"I'm thinking about gardening as a radical political act," said Fritz Haeg, 34, an architect who teaches in the environmental design program at the Art Center College of Design in Pasadena, Calif. "It means completely questioning the way we live, the way we get our food, the way we use and abuse natural resources, the way we occupy public space." Mr. Haeg plays host at a monthly salon that draws a young, flamboyant crowd. Events are themed — "avant-garde knitting" was a recent topic.
While gardening has yet to reach critical mass among this group, it is beginning to make an impact. Peter Bosselmann, chairman of landscape architecture and environmental planning at the University of California, Berkeley, said he has seen a bit of a shift among applicants for the graduate program over the last four years. Traditionally, students came with experience in horticulture, but now, Mr. Bosselmann said, they increasingly have art-related backgrounds.
"It's pretty clear that young people are decidedly interested in or concerned about the landscape," he said. "Most perceive it as chaotic or in need of care and health, in need of introducing ecological principles, in need of being more artful, more structured."
Ms. Drennon, 27, who calls herself "a typical L.A. indie walking stereotype" complete with art degree and tattoos, said her gardening habit began with "a pot of rosemary on a windowsill."
"Everything just sort of rolled from there," she said. Lured by a 2,000-square-foot yard, she moved from a funky Koreatown loft to leafier Venice. She also joined You Grow Girl, an online gardening site that says it "speaks to a new kind of gardener." The site, at www.yougrowgirl.com, is the brainchild of Gayla Sanders, 30, a graphic designer in Toronto, who started it out of frustration with other online gardening communities. To her, they all seemed aimed at an older suburban audience, with a significantly higher disposable income.
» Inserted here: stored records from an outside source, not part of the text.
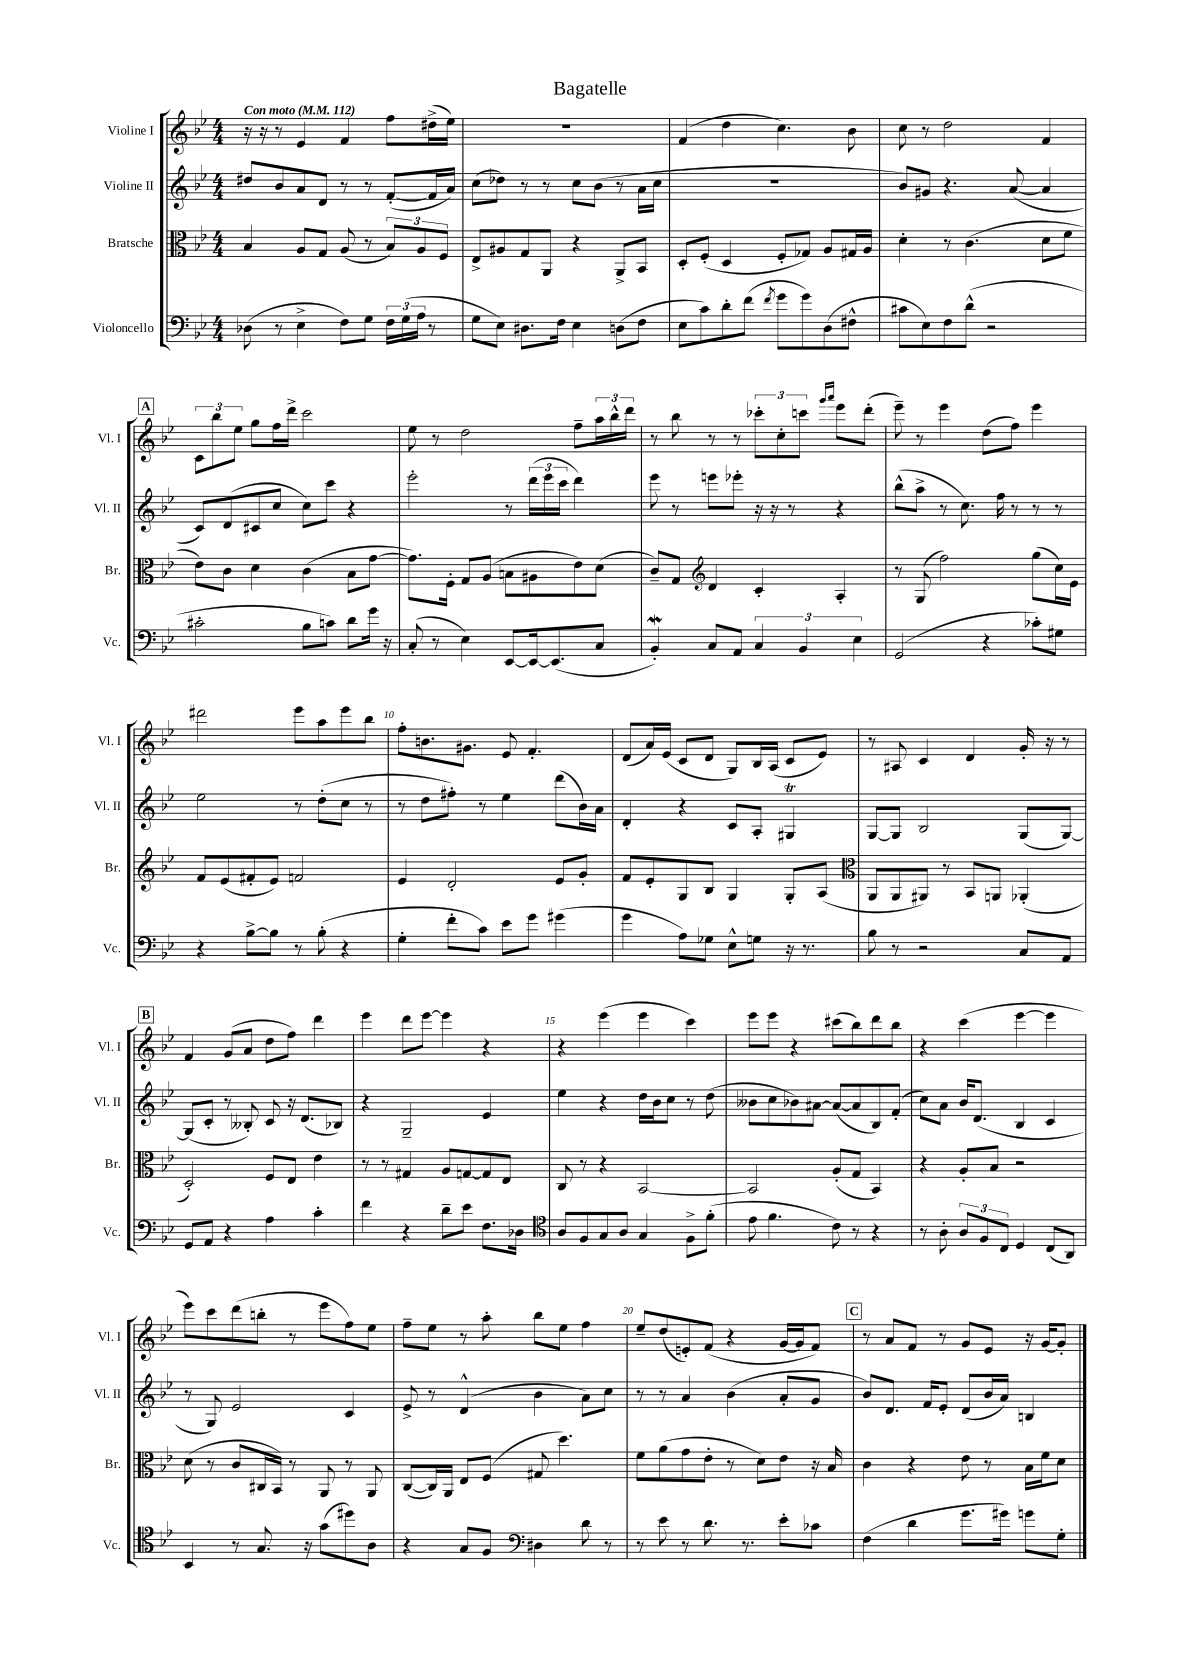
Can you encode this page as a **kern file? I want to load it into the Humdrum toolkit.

**kern	**kern	**kern	**kern
*part4	*part3	*part2	*part1
*staff4	*staff3	*staff2	*staff1
*I"Violoncello	*I"Bratsche	*I"Violine II	*I"Violine I
*I'Vc.	*I'Br.	*I'Vl. II	*I'Vl. I
*clefF4	*clefC3	*clefG2	*clefG2
*k[b-e-]	*k[b-e-]	*k[b-e-]	*k[b-e-]
*M4/4	*M4/4	*M4/4	*M4/4
*MM112	*MM112	*MM112	*MM112
=1	=1	=1	=1
!	!	!	!LO:TX:a:B:t=Con moto
(8D-X\	4B-/	8dd#X/L	16r
.	.	.	16r
8r	.	8b-/	8r
4E-^\	8A/L	8a/	4e-/
.	8G/J	8d/J	.
8F\L)	(8A/	8r	4f/
8G\J	8r	8r	.
24F\LL	12B-/L)	([8f'/L	8ff\L
(24G\	.	.	.
24A\JJ	12A/	.	.
8r	.	16f/L]	(16dd#X^\L
.	12F/J	.	.
.	.	16a/JJ)	16ee-\JJ)
=2	=2	=2	=2
8G\L	8E-^/L	(8cc\L	1r
8E-\J)	8A#X/	8dd-X\J)	.
8.D#X\L	8G/	8r	.
.	8AA/J	8r	.
16F\Jk	.	.	.
4E-\	4r	8cc\L	.
.	.	(8b-\J	.
(8Dn\L	8AA^/L	8r	.
8F\J	8BB-/J	16a\LL	.
.	.	16cc\JJ	.
=3	=3	=3	=3
8E-\L	8D'/L	1r	(4f/
8c\)	(8F'/J	.	.
8d'\	4D/	.	4dd\
(8f\J	.	.	.
8qf/	.	.	.
8g\L	8F'/L	.	4.cc\)
8g\)	8G-X/J)	.	.
(8D\	8A/L	.	.
8F#X^^\J	16G#X/L	.	8b-\
.	16A/JJ	.	.
=4	=4	=4	=4
8c#X\L	4d'\	8b-/L)	8cc\
8E-\)	.	8g#X/J	8r
8F\	8r	4.r	2dd\
(8d^^\J	(4.c\	.	.
2r	.	.	.
.	.	([8a/	.
.	8d\L	4a/]	4f/
.	8f\J	.	.
!!LO:LB:g=z
!!LO:REH:place=s1:t=A
=5	=5	=5	=5
2c#X'\	8e-\L)	8c/L)	12c\L
.	.	.	12bb-\
.	8c\J	(8d/	.
.	.	.	12ee-\J
.	4d\	8c#X/	8gg\L
.	.	8cc/J	16ff\L
.	.	.	16ddd^\JJ
8B-\L	(4c\	8cc\L)	2ccc\
8cn\J)	.	8ccc\J	.
8d\L	8B-\L	4r	.
16g\Jk	[8g\J	.	.
16r	.	.	.
=6	=6	=6	=6
(8C'/	8.g\L])	2eee-'\	8ee-\
8r	.	.	8r
.	16F'\Jk	.	.
4E-\)	8G/L	.	2dd\
.	(8A/J	.	.
[8EE-/L	8Bn\L	8r	.
16EE-/k_	8A#X\	(24ddd\LL	.
.	.	24eee-\	.
(8.EE-/]	.	.	.
.	.	24ccc\JJ	.
.	8e-\)	4ddd\)	8ff~\L
8C/J	(8d\J	.	24aa\L
.	.	.	24bb-^^\
.	.	.	24ddd\JJ
=7	=7	=7	=7
4BB-w'/)	8c~/L)	8eee-\	8r
.	8G/J	8r	8bb-\
*	*clefG2	*	*
8C/L	4d/	8eeen\L	8r
8AA/J	.	8eee-X'\J	8r
6C/	4c'/	16r	12ccc-X'\L
.	.	16r	.
.	.	.	12cc'\
.	.	8r	.
6BB-/	.	.	12cccn\J
.	.	.	16qqggg/LL
.	.	.	16qqaaa/JJ
.	4A'/	4r	8eee-\L
6E-\	.	.	.
.	.	.	(8ddd'\J
=8	=8	=8	=8
(2GG/	8r	(8bb-^^\L	8eee-~\)
.	(8G/	8aa^\J	8r
.	2ff\)	8r	4eee-\
.	.	8.cc\)	.
4r	.	.	(8dd\L
.	.	16ff\	.
.	.	8r	8ff\J)
8c-X'\L)	(8gg\L	8r	4eee-\
8G#X\J	16cc\L)	8r	.
.	16e-\JJ	.	.
!!LO:LB:g=z
=9	=9	=9	=9
4r	8f/L	2ee-\	2ddd#X\
.	(8e-/	.	.
[8B-^\L	8f#X'/	.	.
8B-\J]	8e-/J)	.	.
8r	2fn/	8r	8eee-\L
(8B-'\	.	(8dd'\L	8aa\
4r	.	8cc\J	8eee-\
.	.	8r	8bb-\J
=10	=10	=10	=10
4G'\	4e-/	8r	8ff'\L
.	.	8dd\L	8.bn\
8f'\L	2d'/	8ff#X'\J)	.
.	.	.	8.g#X\J
8c\J)	.	8r	.
8e-\L	.	4ee-\	8e-/
8g\J	.	.	4.f'/
(4g#X\	8e-/L	(8ddd\L	.
.	8g'/J	16b-\L)	.
.	.	16a\JJ	.
=11	=11	=11	=11
4g\	8f/L	4d'/	(8d/L
.	8e-'/	.	16a/L)
.	.	.	(16e-/JJ
8A\L)	8G/	4r	8c/L
8G-X\J	8B-/J	.	8d/J
8E-^^\L	4G/	8c/L	8G/L)
8Gn\J	.	8A'/J	16B-/L
.	.	.	(16A/JJ
16r	8G'/L	4G#Xt/	8c/L
8.r	.	.	.
.	(8A/J	.	8e-/J)
=12	=12	=12	=12
*	*clefC3	*	*
8B-\	8AA/L	[8G/L	8r
8r	8AA/	8G/J]	8A#X/
2r	8AA#X/J)	2B-/	4c/
.	8r	.	.
.	8BB-/L	.	4d/
.	8AAn/J	.	.
8C/L	(4AA-X'/	(8G/L	16g'/
.	.	.	16r
8AA/J	.	[8G/J)	8r
!!LO:LB:g=z
!!LO:REH:place=s1:t=B
=13	=13	=13	=13
8GG/L	2D'/)	(8G/L]	4f/
8AA/J	.	8c'/J	.
4r	.	8r	(8g/L
.	.	8B--X'/)	8a/J
4A\	8F/L	8c/	8dd\L
.	8E-/J	16r	8ff\J)
.	.	(8.d/L	.
4c'\	4e-\	.	4ddd\
.	.	8B-X/J)	.
=14	=14	=14	=14
4f\	8r	4r	4eee-\
.	8r	.	.
4r	4G#X/	2G~/	8ddd\L
.	.	.	[8eee-\J
8d~\L	8A/L	.	4eee-\]
8e-\J	[8Gn/	.	.
8.F\L	8G/]	4e-/	4r
.	8E-/J	.	.
16D-X\Jk	.	.	.
=15	=15	=15	=15
*clefC4	*	*	*
8A/L	8C/	4ee-\	4r
8F/	8r	.	.
8G/	4r	4r	(4eee-\
8A/J	.	.	.
4G/	[2BB-/	16dd\LL	4eee-\
.	.	16b-\J	.
.	.	8cc\J	.
8F^\L	.	8r	4ccc\)
(8f'\J	.	(8dd\	.
=16	=16	=16	=16
8e-\	2BB-/]	8b--X\L	8eee-\L
4.f\	.	8cc\	8eee-\J
.	.	8b-X\)	4r
.	.	[8a#X\J	.
8c\)	(8A'/L	(8a#/L_	(8ccc#X\L
8r	8G/J	8a#/]	8bb-\)
4r	4BB-/)	8B-/)	8ddd\
.	.	(8f'/J	8bb-\J
=17	=17	=17	=17
8r	4r	8cc\L)	4r
8A'\	.	8a\J	.
12A/L	8A'/L	16b-/KL	(4ccc\
.	.	(8.d/J	.
12F/	.	.	.
.	8B-/J	.	.
12C/J	.	.	.
4D/	2r	4B-/	[4eee-\
(8C/L	.	4c/	4eee-\]
8AA/J)	.	.	.
!!LO:LB:g=z
=18	=18	=18	=18
4BB-/	(8d\	8r	8eee-\L)
.	8r	8G/)	8ccc\
8r	8c/L	2e-/	(8ddd\
8.G/	16C#X/L	.	8bbn'\J
.	16BB-/JJ)	.	.
.	8r	.	8r
16r	.	.	.
(8g\L	8AA/	.	8eee-\L
8dd#X\)	8r	4c/	8ff\)
8A\J	8AA/	.	8ee-\J
=19	=19	=19	=19
4r	([8C/L	8e-^/	8ff~\L
.	16C/L])	8r	8ee-\J
.	16AA/JJ	.	.
8G/L	8E-/L	(4d^^/	8r
8F/J	(8F/J	.	8aa'\
*clefF4	*	*	*
4D#X\	8G#X/	4b-\	8bb-\L
.	4.dd\)	.	8ee-\J
8d\	.	8a\L)	4ff\
8r	.	8cc\J	.
=20	=20	=20	=20
8r	8f\L	8r	8ee-~/L
8e-\	(8a\	8r	(8dd/
8r	8g\	4a/	8en'/)
8.d\	8e-'\J	.	(8f/J
.	8r	(4b-\	4r
8.r	.	.	.
.	8d\L)	.	.
8e-'\L	8e-\J	8a'/L	[16g/LL
.	.	.	16g/J]
8c-X\J	16r	8g/J	8f/J)
.	16B-/	.	.
!!LO:REH:place=s1:t=C
=21	=21	=21	=21
(4F\	4c\	8b-/L)	8r
.	.	8.d/J	8a/L
4d\	4r	.	8f/J
.	.	16f/KL	.
.	.	8e-'/J	8r
8.g\L	8e-\	(8d/L	8g/L
.	8r	16b-/L	8e-/J
16g#X\Jk)	.	16a/JJ)	.
8gn\L	16B-\LL	4Bn/	16r
.	16f\J	.	[16g/KL
8G'\J	8d\J	.	8g'/J]
==	==	==	==
*-	*-	*-	*-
"There definitely is this stigma that gardening is something that women who are housewives do, or something that only goes on in the country," Ms. Drennon said.
On an April morning, seed packets spilled across her 40's-diner-style kitchen table. The seeds, for flowers and vegetables with names like papaya pear hybrid squash and Flaro-French flageolet, were booty from a seed swap organized by You Grow Girl. She said that members send around a big box of seeds they aren't going to use. Each takes what she wants, adds her own leftovers and mails the box to the next person on the list. "It's like Secret Santa in April," Ms. Drennon said."
Have you planted a garden? What are you growing to eat?

I've just taken over the garden of my parents. They have tomatoes, onions, cucumber and basil growing. Do you have an idea what to grow there else?
Ken
Posted by: Gardening aid | April 20, 2006 at 07:21 AM
im growing cauliflower in supermarket bags. i have planted four such bags and all of em have flowered. remains to be seen how big they can grow altho it was a joy when it dawned "now this is how a cauliflower grows!". until then i was like the kid that thought milk came from milk bottles.
ive grown spinach, peas, basil as well.
cucumber, tomatoes, spring onions are growing too.
my aim is to do as much growing as possible in plastic bags and seed compost. i plant to make my own compost soon. i use coffee grounds as fertilizer.